Matthew Lincoln, PhD Art History and Digital Research

Early Modern Information Visualization

I ran into a lovely bit of early modern information visualization today while reading a classic, Peter Parhsall’s and David Landau’s 1994 study The Renaissance Print, 1470-1550:

Broadside: An Invitation to an Arms Competition, c. 1501. Woodcut, hand-colored, with movable type on two joined sheets of paper. Washington, National Gallery of Art.
Broadside: An Invitation to an Arms Competition, c. 1501. Woodcut, hand-colored, with movable type on two joined sheets of paper. Washington, National Gallery of Art.
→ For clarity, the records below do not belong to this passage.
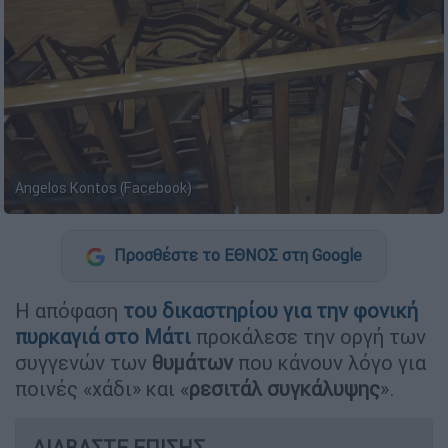
Angelos Kontos (Facebook)
Προσθέστε το ΕΘΝΟΣ στη Google
Η απόφαση
του δικαστηρίου για την φονική
πυρκαγιά στο
Μάτι
προκάλεσε την οργή των
συγγενών των
θυμάτων
που κάνουν λόγο για
ποινές «χάδι» και «
ρεσιτάλ συγκάλυψης
».
ΔΙΑΒΑΣΤΕ ΕΠΙΣΗΣ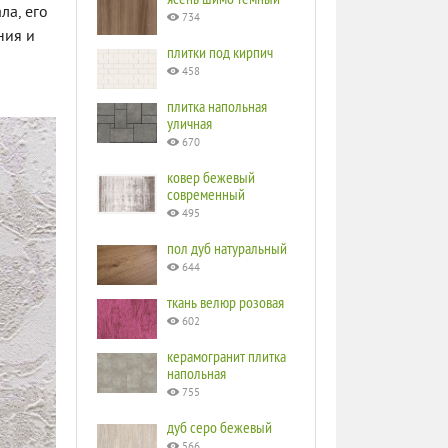
ла, его
734
ния и
плитки под кирпич
458
плитка напольная
уличная
670
ковер бежевый
современный
495
пол дуб натуральный
644
ткань велюр розовая
602
керамогранит плитка
напольная
755
дуб серо бежевый
566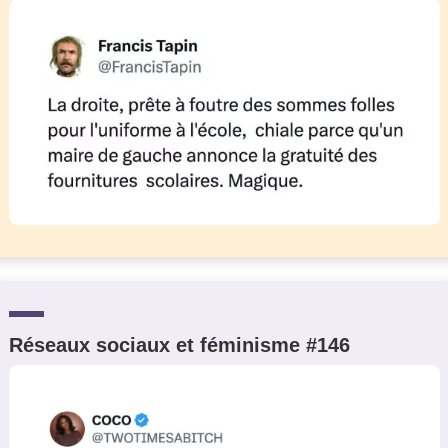
Un Thread
C'EST PARTI
Réseaux sociaux et féminisme #146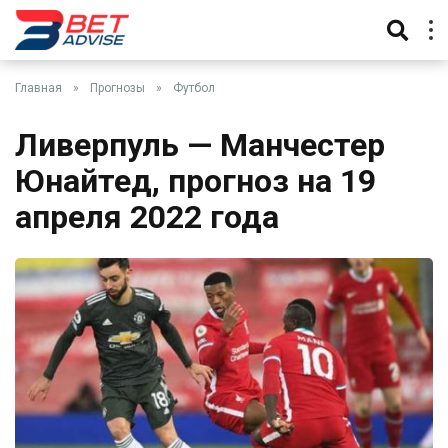
Главная
»
Прогнозы
»
Футбол
Ливерпуль — Манчестер
Юнайтед, прогноз на 19
апреля 2022 года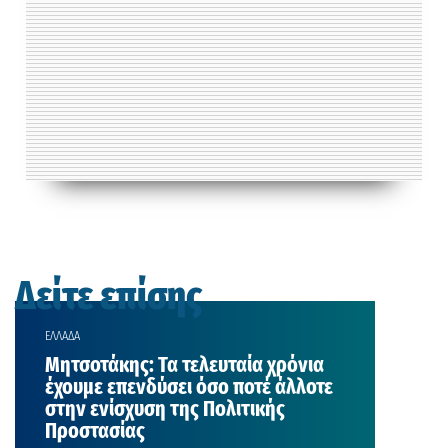
Δείτε επίσης
ΕΛΛΑΔΑ
Μητσοτάκης: Τα τελευταία χρόνια
έχουμε επενδύσει όσο ποτέ άλλοτε
στην ενίσχυση της Πολιτικής
Προστασίας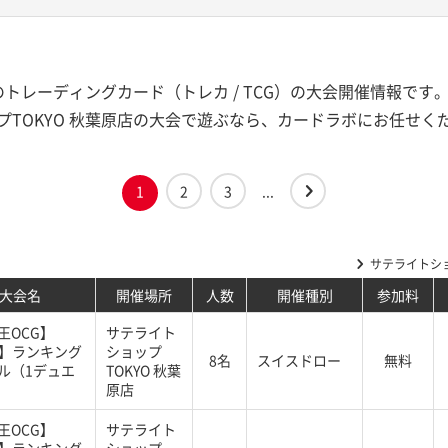
店のトレーディングカード（トレカ / TCG）の大会開催情報で
TOKYO 秋葉原店の大会で遊ぶなら、カードラボにお任せく
1
2
3
...
サテライトショ
大会名
開催場所
人数
開催種別
参加料
王OCG】
サテライト
G】ランキング
ショップ
8名
スイスドロー
無料
ル（1デュエ
TOKYO 秋葉
原店
王OCG】
サテライト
This diagram appears at the bottom of a lengthy broadside announcing a shooting contest in Cologne. The text describes the tournament setup: a course of three hundred “feet”. This being a time before the advent international standard measures, the print could not simply describe lengths and measures verbally. Hence the curious geometric shapes. With this broadside in hand, the budding contestant could measure out each foot themselves using the long printed crossbar. Moreover, they could even construct their own practice target by copying the printed circle, and inscribing concentric rings around it, spaced using the smaller of the bars.1

With this efficient visualization, the woodcut became both a bearer of news as well as a utilitarian tool. It not only described the event, but actually enabled the viewer to reconstruct the conditions of the contest using the print as a visual model.

  1. David Landau and Peter W. Parshall, The Renaissance Print, 1470-1550 (New Haven: Yale University Press, 1994), 239–240.